My MO is NOT to tell people until results are in, especially not my parents. They are worry- warts. They are pessimists. They get long faces. They pick out your coffin (And, no, now is not the time to talk about apples falling from trees :-) )
Now, my mom and I have had a trip planned for Spring Break, which starts this Friday for my boys. We were going to take them to Myrtle Beach. The plan was to drive separately since my parents and I live in different states. So, my mom- who is pretty neurotic about everything, not just health- has been calling me repeatedly to ask if I've "thought more about Myrtle Beach" (especially whether I was going to leave Friday or not). I've been putting her off and putting her off. But today, I just blurted out, "Listen, I'm being tested for melanoma, and I'm really not thinking much about the trip." GAH.
Her voice got grave. I started tearing up. She has been around the melanoma block with my sister. I didn't have it in me to talk long, but she asked if I would let her know when I got my results. Well, duh, of course I will let you know!!!!
We got off the phone and she called my sister immediately because SIS called me not 5 minutes after my mom hung up. I learned more about her melanoma than I ever thought to ask before. Hers was a pink one. It had started out darker and lightened. For three years, she had been concerned about it, but multiple doctors told her "Nothing to worry about." She finally found one who agreed to biopsy it, and that dermatologist also thought it would be nothing. But, it wasn't nothing. It came back melanoma.
The doctor called her personally and, with absolutely zero compassion or bedside manner, just said, "You've got malignant melanoma and will need to come back in for an appointment." She asked what that meant, and his answer was, "Well, usually if you get one, it means you'll get more." That was his answer. YIKES.

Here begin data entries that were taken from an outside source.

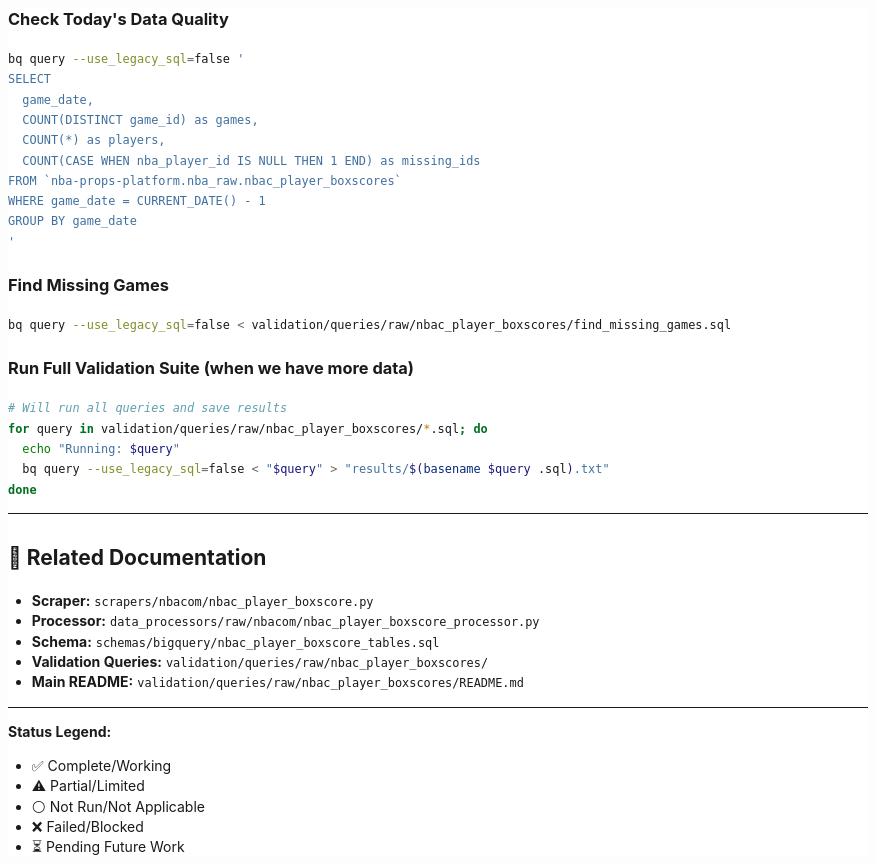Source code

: ### Check Today's Data Quality
```bash
bq query --use_legacy_sql=false '
SELECT
  game_date,
  COUNT(DISTINCT game_id) as games,
  COUNT(*) as players,
  COUNT(CASE WHEN nba_player_id IS NULL THEN 1 END) as missing_ids
FROM `nba-props-platform.nba_raw.nbac_player_boxscores`
WHERE game_date = CURRENT_DATE() - 1
GROUP BY game_date
'
```

### Find Missing Games
```bash
bq query --use_legacy_sql=false < validation/queries/raw/nbac_player_boxscores/find_missing_games.sql
```

### Run Full Validation Suite (when we have more data)
```bash
# Will run all queries and save results
for query in validation/queries/raw/nbac_player_boxscores/*.sql; do
  echo "Running: $query"
  bq query --use_legacy_sql=false < "$query" > "results/$(basename $query .sql).txt"
done
```

---

## 🔗 Related Documentation

- **Scraper:** `scrapers/nbacom/nbac_player_boxscore.py`
- **Processor:** `data_processors/raw/nbacom/nbac_player_boxscore_processor.py`
- **Schema:** `schemas/bigquery/nbac_player_boxscore_tables.sql`
- **Validation Queries:** `validation/queries/raw/nbac_player_boxscores/`
- **Main README:** `validation/queries/raw/nbac_player_boxscores/README.md`

---

**Status Legend:**
- ✅ Complete/Working
- ⚠️ Partial/Limited
- ⚪ Not Run/Not Applicable
- ❌ Failed/Blocked
- ⏳ Pending Future Work
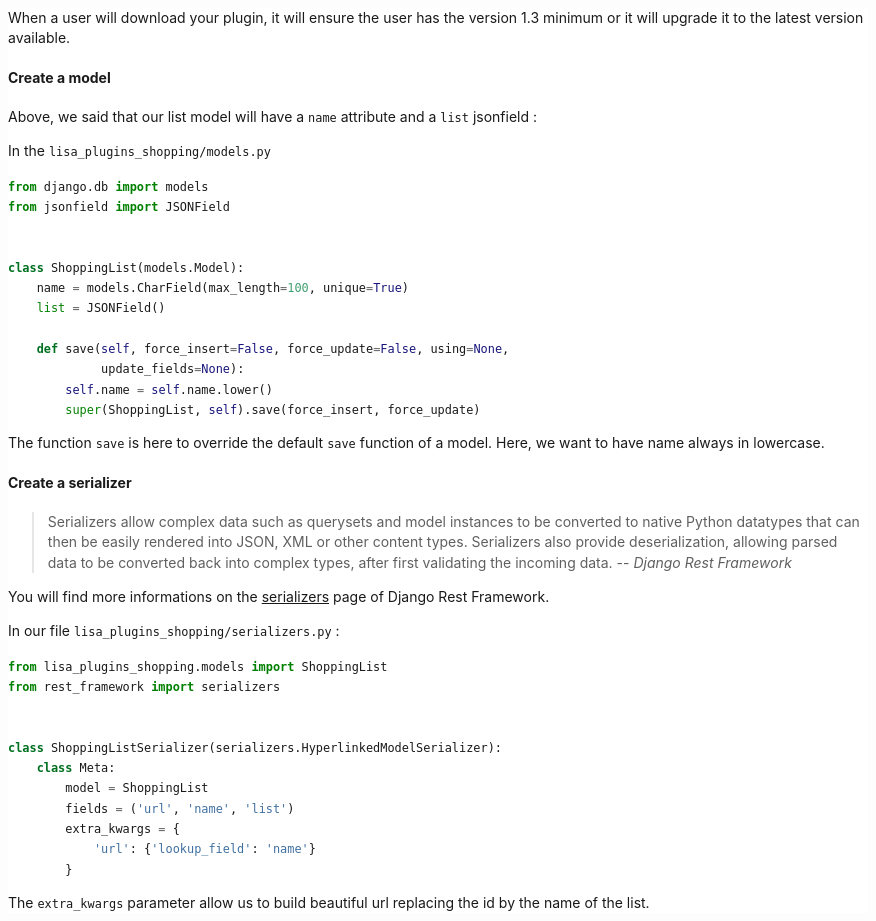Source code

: When a user will download your plugin, it will ensure the user has the version 1.3 minimum or it will upgrade it to the latest version available.

#### Create a model

Above, we said that our list model will have a `name` attribute and a `list` jsonfield :

In the `lisa_plugins_shopping/models.py`

```python
from django.db import models
from jsonfield import JSONField


class ShoppingList(models.Model):
    name = models.CharField(max_length=100, unique=True)
    list = JSONField()

    def save(self, force_insert=False, force_update=False, using=None,
             update_fields=None):
        self.name = self.name.lower()
        super(ShoppingList, self).save(force_insert, force_update)

```

The function `save` is here to override the default `save` function of a model. Here, we want to have name always in lowercase.

#### Create a serializer

> Serializers allow complex data such as querysets and model instances to be converted to native Python datatypes that can then be easily rendered into JSON, XML or other content types.
> Serializers also provide deserialization, allowing parsed data to be converted back into complex types, after first validating the incoming data.
> -- <cite>Django Rest Framework</cite>


You will find more informations on the [serializers][drf-serializers] page of Django Rest Framework.

In our file `lisa_plugins_shopping/serializers.py` :
```python
from lisa_plugins_shopping.models import ShoppingList
from rest_framework import serializers


class ShoppingListSerializer(serializers.HyperlinkedModelSerializer):
    class Meta:
        model = ShoppingList
        fields = ('url', 'name', 'list')
        extra_kwargs = {
            'url': {'lookup_field': 'name'}
        }
```

The `extra_kwargs` parameter allow us to build beautiful url replacing the id by the name of the list.


[django-website]: https://www.djangoproject.com/
[django-restframework]: http://www.django-rest-framework.org/
[django-app]: https://docs.djangoproject.com/en/1.8/ref/applications/
[pypi]: https://pypi.python.org/pypi
[pypi-register]: https://docs.python.org/2/distutils/packageindex.html
[django-views]: https://docs.djangoproject.com/en/1.8/topics/http/views/
[django-models]: https://docs.djangoproject.com/en/1.8/topics/db/models/
[django-jsonfield]: https://github.com/bradjasper/django-jsonfield
[drf-serializers]: http://www.django-rest-framework.org/api-guide/serializers/
[drf-viewset]: http://www.django-rest-framework.org/api-guide/viewsets/
[lisa-api-swagger]: http://localhost:8000/docs/
[lisa-api-login]: http://localhost:8000/api-auth/login/
[github-plugin-shopping]: https://github.com/project-lisa/lisa-plugins-shopping/tree/master/lisa_plugins_shopping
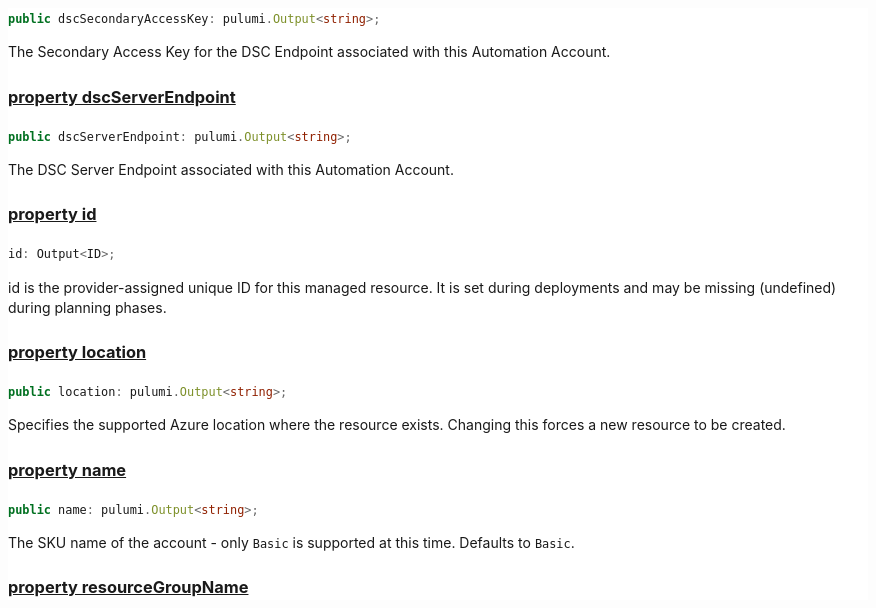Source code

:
 ```typescript
public dscSecondaryAccessKey: pulumi.Output<string>;
```


The Secondary Access Key for the DSC Endpoint associated with this Automation Account.

<h3 class="pdoc-member-header">
<a class="pdoc-child-name" href="https://github.com/pulumi/pulumi-azure/blob/master/sdk/nodejs/automation/account.ts#L34">property dscServerEndpoint</a>
</h3>

```typescript
public dscServerEndpoint: pulumi.Output<string>;
```


The DSC Server Endpoint associated with this Automation Account.

<h3 class="pdoc-member-header">
<a class="pdoc-child-name" href="https://github.com/pulumi/pulumi-azure/blob/master/sdk/nodejs/node_modules/@pulumi/pulumi/resource.d.ts#L80">property id</a>
</h3>

```typescript
id: Output<ID>;
```


id is the provider-assigned unique ID for this managed resource.  It is set during
deployments and may be missing (undefined) during planning phases.

<h3 class="pdoc-member-header">
<a class="pdoc-child-name" href="https://github.com/pulumi/pulumi-azure/blob/master/sdk/nodejs/automation/account.ts#L38">property location</a>
</h3>

```typescript
public location: pulumi.Output<string>;
```


Specifies the supported Azure location where the resource exists. Changing this forces a new resource to be created.

<h3 class="pdoc-member-header">
<a class="pdoc-child-name" href="https://github.com/pulumi/pulumi-azure/blob/master/sdk/nodejs/automation/account.ts#L42">property name</a>
</h3>

```typescript
public name: pulumi.Output<string>;
```


The SKU name of the account - only `Basic` is supported at this time. Defaults to `Basic`.

<h3 class="pdoc-member-header">
<a class="pdoc-child-name" href="https://github.com/pulumi/pulumi-azure/blob/master/sdk/nodejs/automation/account.ts#L46">property resourceGroupName</a>
</h3>
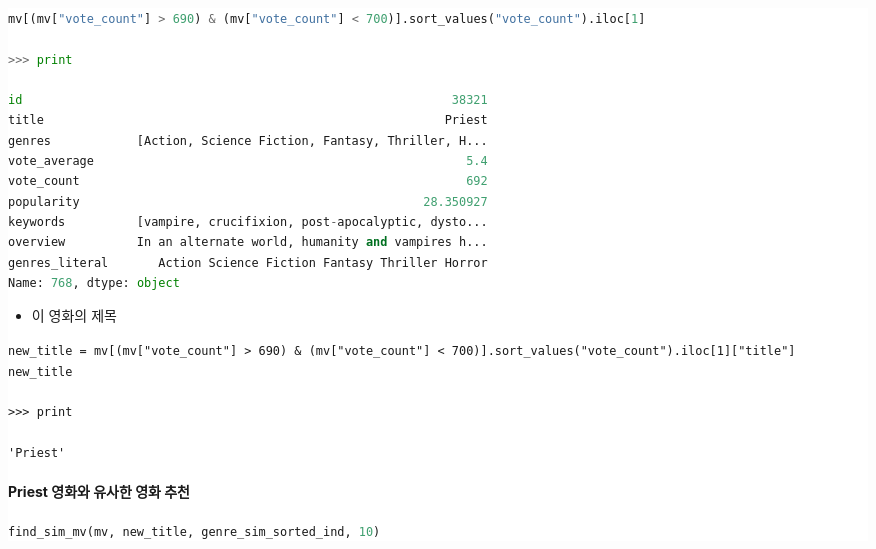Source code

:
 ```python
mv[(mv["vote_count"] > 690) & (mv["vote_count"] < 700)].sort_values("vote_count").iloc[1]

>>> print

id                                                            38321
title                                                        Priest
genres            [Action, Science Fiction, Fantasy, Thriller, H...
vote_average                                                    5.4
vote_count                                                      692
popularity                                                28.350927
keywords          [vampire, crucifixion, post-apocalyptic, dysto...
overview          In an alternate world, humanity and vampires h...
genres_literal       Action Science Fiction Fantasy Thriller Horror
Name: 768, dtype: object
```

- 이 영화의 제목

```pythn
new_title = mv[(mv["vote_count"] > 690) & (mv["vote_count"] < 700)].sort_values("vote_count").iloc[1]["title"]
new_title

>>> print

'Priest'
```

#### Priest 영화와 유사한 영화 추천

```python
find_sim_mv(mv, new_title, genre_sim_sorted_ind, 10)
```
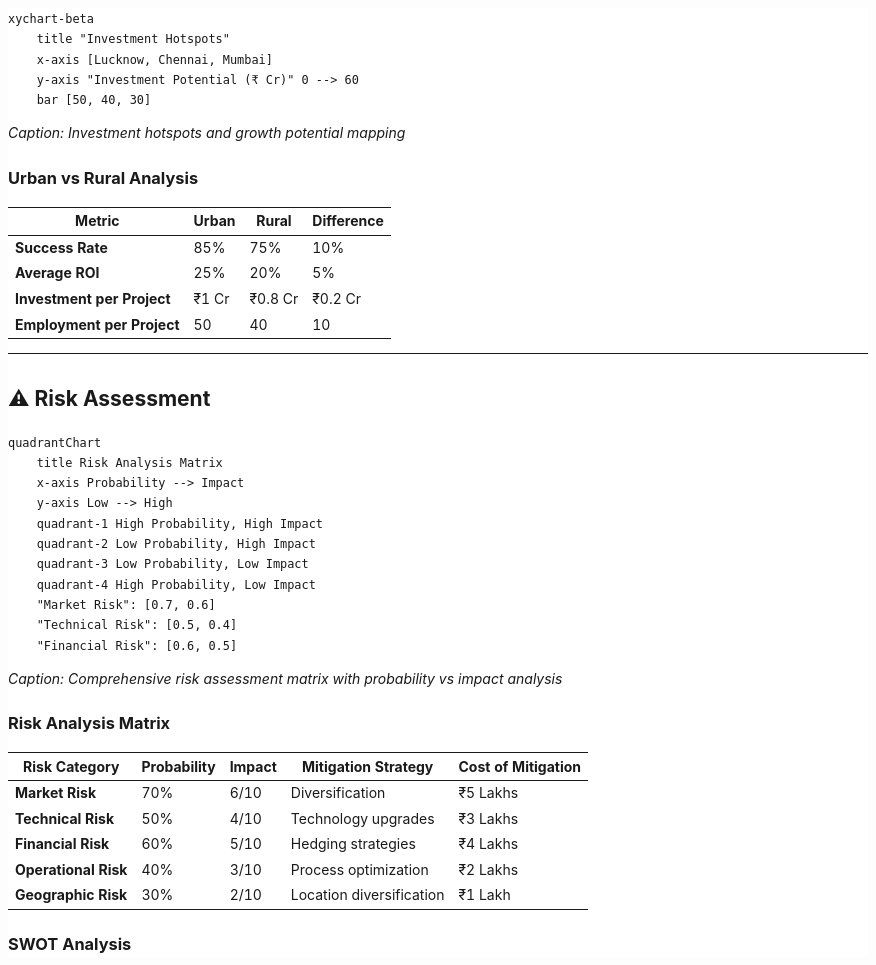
 ```mermaid
xychart-beta
    title "Investment Hotspots"
    x-axis [Lucknow, Chennai, Mumbai]
    y-axis "Investment Potential (₹ Cr)" 0 --> 60
    bar [50, 40, 30]
```
*Caption: Investment hotspots and growth potential mapping*

### Urban vs Rural Analysis
| Metric | Urban | Rural | Difference |
|--------|-------|-------|------------|
| **Success Rate** | 85% | 75% | 10% |
| **Average ROI** | 25% | 20% | 5% |
| **Investment per Project** | ₹1 Cr | ₹0.8 Cr | ₹0.2 Cr |
| **Employment per Project** | 50 | 40 | 10 |

---

## ⚠️ Risk Assessment

```mermaid
quadrantChart
    title Risk Analysis Matrix
    x-axis Probability --> Impact
    y-axis Low --> High
    quadrant-1 High Probability, High Impact
    quadrant-2 Low Probability, High Impact
    quadrant-3 Low Probability, Low Impact
    quadrant-4 High Probability, Low Impact
    "Market Risk": [0.7, 0.6]
    "Technical Risk": [0.5, 0.4]
    "Financial Risk": [0.6, 0.5]
```
*Caption: Comprehensive risk assessment matrix with probability vs impact analysis*

### Risk Analysis Matrix
| Risk Category | Probability | Impact | Mitigation Strategy | Cost of Mitigation |
|---------------|-------------|--------|-------------------|-------------------|
| **Market Risk** | 70% | 6/10 | Diversification | ₹5 Lakhs |
| **Technical Risk** | 50% | 4/10 | Technology upgrades | ₹3 Lakhs |
| **Financial Risk** | 60% | 5/10 | Hedging strategies | ₹4 Lakhs |
| **Operational Risk** | 40% | 3/10 | Process optimization | ₹2 Lakhs |
| **Geographic Risk** | 30% | 2/10 | Location diversification | ₹1 Lakh |

### SWOT Analysis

It turns out, the one she had been watching for three years was still in situ. Because she had worried about it for so long, she really thought it was going to be advanced, and her daughter was only one at the time. I remember she called me at that time, really shaken up about dodging the bullet and how much she had feared leaving her child without a mom. I TOTALLY didn't get it at the time. I was dismissive and compared her experience to my experience with a mole removal. UGH. Kinda embarrassed and miserably sorry about that now.
Do I feel better after talking to SIS? Yes and no. She said that, for what it's worth, she has a lot of moles that sound like the one I had taken from my arm. She asked if I have other moles that look like it, but I don't. I'm still feeling like it could go either way. And, the blackhead thing? That one is still throwing me for an enormous loop.
I am now on day eleven from getting the arm mole removed, and i can't understand why I don't have my results. My sister said that happened to her once. One of her moles needed to be sent to a second pathologist because it was a borderline melanoma case. That caused the delay. If that is the cause of MY delay, well, I'm not feeling so great about that.